We welcome feedback via GitHub Issues and PRs!
WebFFT is a metalibrary containing many FFT libraries, both javascript and webassembly based. We'll refer to these as sub-libraries.
There is a default sub-library that is used, but if you run
import webfft from "webfft";
const fft = new webfft(1024);
fft.profile(); // optional arg sets number of seconds spent profiling
it will benchmark them all and use the best one for future calls.
As part of importing the library we will run a check to see if wasm is even supported, so the profiler and default can know which pool to pull from.
const webfft = require('webfft');
// Instantiate
const fftsize = 1024; // must be power of 2
const fft = new webfft(fftsize);
// Profile
profileResults = fft.profile(); // results object can be used to make visualizations of the benchmarking results
// Create Input
const input = new Float32Array(2048); // interleaved complex array (IQIQIQIQ...), so it's twice the size
input.fill(0);
// Run FFT
const out = fft.fft(input); // out will be a Float32Array of size 2048
// or
const out = fft.fft(input, 'kissWasm');
fft.dispose(); // release Wasm memory
WebFFT also supports 2D FFTs, using an array of arrays. The inner arrays should be length 2*size and the outter array length should be a power of 2 but does not need to match the inner.

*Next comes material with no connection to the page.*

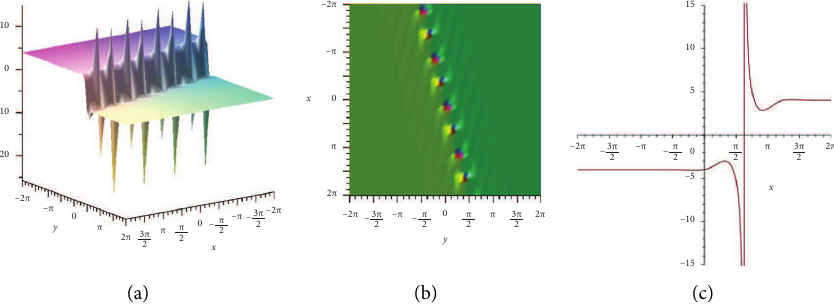
� 2 , ϵ � − 1 , p � 2 , α � − 4 , β � 4 , and k � ( 3/2 ) at time t � 0. (a) Perspective view of 1 2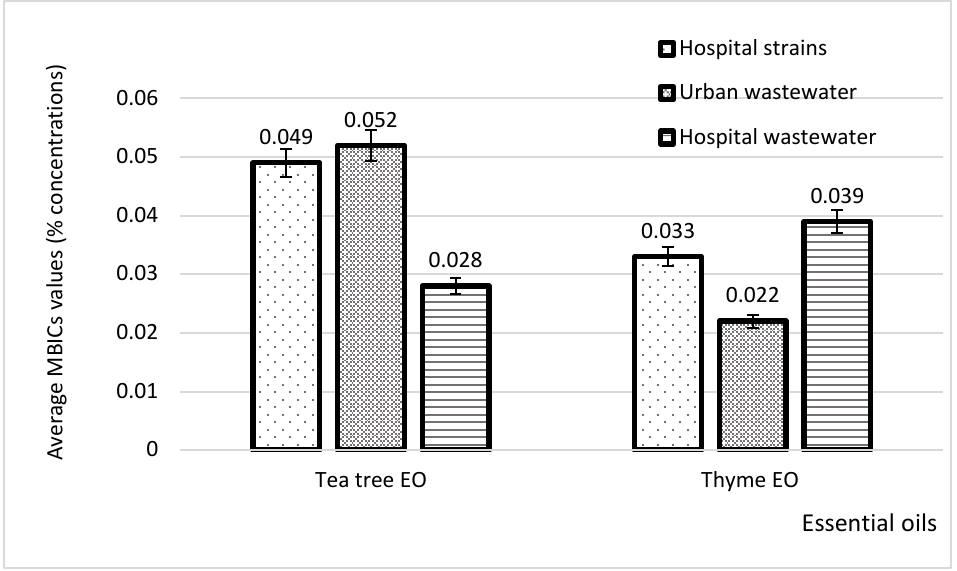
Figure 8. The average MIC values of P. aeruginosa strains depending on their isolation source (MICs are expressed as percentage (%) oil in the culturing media).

import webfft from "webfft";
const fftsize = 1024;
const outterSize = 128;
const fft = new webfft(fftsize);
let inputArr = [];
for (let j = 0; j < outterSize; j++) {
const subArray = new Float32Array(fftsize * 2);
for (let i = 0; i < fftsize * 2; i++) {
subArray[i] = i * j * 1.12312312; // Arbitrary
}
inputArr.push(subArray); // add inner array
}
const out = fft.fft2d(inputArr);
fft.dispose(); // cleanup wasm
Deploy site using cd site && npm run deploy
, and make sure in github pages settings it uses "deploy from a branch" and gh-pages is selected as the branch, because npm run deploy runs the gh-pages command which publishes the site to gh-pages branch by default.
Use fftr() for real-valued input, the output will still be complex but only the positive frequencies will be returned.
You don't have to pass fft/fftr/fft2d typed arrays, they can be regular javascript arrays.